Osservazione elementare, cui l’Atm (gestore delle strisce blu milanesi) non ha fatto cenno nella risposta alle lamentele del lettore. L’azienda ha preferito invocare ragioni di "uniformità tariffaria" rispetto agli altri mezzi di pagamento (parcometro e sms). Ora, anche ammettendo che insormontabili problemi tecnici impediscano di pagare meno di 30 minuti con parcometro e sms, non si capirebbe perché all’improvviso l’uniformità sia divenuta così importante. Non è che per caso il Comune – imponendo la tariffa minima per mezz’ora – abbia tanto voluto fare cassa sulle strisce blu da voler recuperare i soldi che perde perché molti automobilisti ripartono dopo la scadenza del ticket senza pagare l’integrazine dovuta per lo sforamento?

  • Paolo |

    Buongiorno.
    Le strisce blu ormai sono onnipresenti, anche a Bologna, tanto per fare un altro esempio, e la giustificazione è sempre la stessa: con la sosta a pagamento le auto sostano per tempi brevi e quindi tutti riescono a trovare un parcheggio quando ne hanno bisogno. Questa giustificazione è pretestuosa, perché lo stesso effetto si può ottenere regolando la sosta con il disco orario. Non si adotta questo sistema solo perché con il disco orario pagherebbero solo i trasgressori, mentre con le strisce blu pagano tutti. Paradossalmente, con la sosta a pagamento si può sostare anche per tempi lunghi pagando il dovuto, mentre con il disco orario la durata massima della sosta è limitata di solito ad un’ora.
    C’è poi un altro problema che si fa finta di non vedere: i posti auto disponibili in città sono sempre quelli, e sono tutti lungo le strade perché gli edifici dei centri storici e delle zone semicentrali non hanno garage a sufficienza. Quando le auto non circolano dove le mettiamo? Lasciare l’auto in strada non è una scelta, come gli amministratori vorrebbero far credere, ma una necessità, quindi le auto che sostano per lunghi periodi ci saranno sempre, e saranno quelle dei residenti in zona. Se nei parcheggi con le strisce blu si consente la sosta gratuita ai residenti questi parcheggi saranno sempre pieni di auto in sosta prolungata; se non la si consente, come avviene in alcune zone di Bologna, le auto dei residenti in sosta prolungata ci saranno ugualmente, solo che i malcapitati dovranno pagare l’abbonamento mensile.

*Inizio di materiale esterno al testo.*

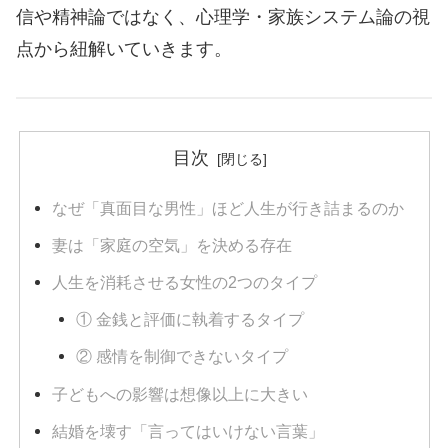
信や精神論ではなく、心理学・家族システム論の視
点から紐解いていきます。
目次
なぜ「真面目な男性」ほど人生が行き詰まるのか
妻は「家庭の空気」を決める存在
人生を消耗させる女性の2つのタイプ
① 金銭と評価に執着するタイプ
② 感情を制御できないタイプ
子どもへの影響は想像以上に大きい
結婚を壊す「言ってはいけない言葉」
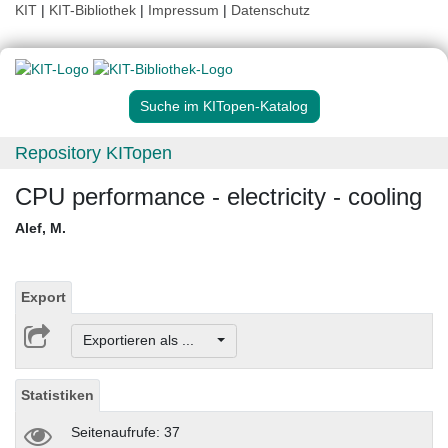
KIT
|
KIT-Bibliothek
|
Impressum
|
Datenschutz
Suche im KITopen-Katalog
Repository KITopen
CPU performance - electricity - cooling
Alef, M.
Export
Exportieren als ...
Statistiken
Seitenaufrufe: 37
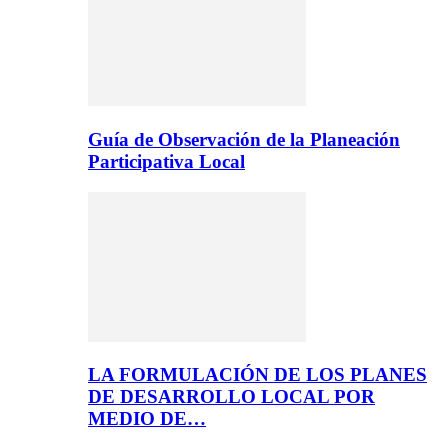
Guía de Observación de la Planeación
Participativa Local
LA FORMULACIÓN DE LOS PLANES
DE DESARROLLO LOCAL POR
MEDIO DE…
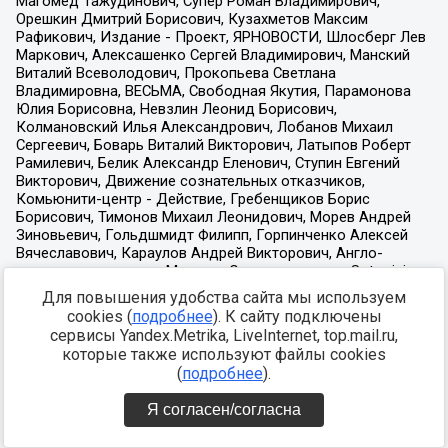
Для повышения удобства сайта мы используем
cookies (
подробнее
). К сайту подключены
сервисы Yandex.Metrika, LiveInternet, top.mail.ru,
которые также используют файлы cookies
(
подробнее
).
Я согласен/согласна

In entrambi i casi le strisce blu non servono allo scopo dichiarato dal comune, ma quest’ultimo incassa.
    Infine, non credo che questo post del Dott. Caprino sia del tutto slegato dal tema della sicurezza stradale. La guerra ideologica che le amministrazioni delle città fanno nei confronti dell’automobile è uno dei motivi che spingono molte persone, me compreso, a scegliere di vivere nei comuni limitrofi, e questa scelta costringe ad usare molto di più l’automobile, soprattutto per il percorso casa – lavoro. Più auto in circolazione, più chilometri percorsi, maggiori rischi per la sicurezza.
    Un saluto.
    [risponde Maurizio Caprino] Più auto in circolazione, più lavoro per le fabbriche del settore e, quindi, meno crisi…

  • renato |

    Utente delle tessere elettroniche milanesi, fatemi dire che mi sento truffato: avevo infatti notato che è cambiato il colore della carrozzeria (giallo e non più grigio), ma nulla avverte del cambiamento di tariffazione. Uso il sistema proprio perché faccio soste brevi e non mi ero reso ancora conto della fregatura.
    Truffa che è pure multipla, 1° perché al momento della vendita, per dimostrare che non c’è trucco, il tabaccaio prova sempre ad attivarti la tessera; fino a ieri manovra indolore (-1 minuto), oggi manovra che ti costa almeno un euro scalati dai 50 di partenza 2° perché basta attivarla con la tariffa sbagliata (e a Milano c’è un mosaico di scelte) per fregarsi la prima mezz’ora e doverne pagare un’altra ritarando la tessera…
    Il tutto mentre le strisce blu vanno letteralmente a puttane, visto che da gennaio i residenti potranno lasciarvi le loro auto tutto il giorno, trasformandole definitivamente in un deposito gratuito di catorci coperti di polvere. Vedere per credere ciò che già avviene lungo le aree a striscia gialla riservata ai residenti di vie leganti come Vincenzo Monti o Tiziano (dove addirittura si lasciano per la brutta stagione i camper…).
    Non ho votato Moratti e non la voterò mai, ma non è una grande consolazione!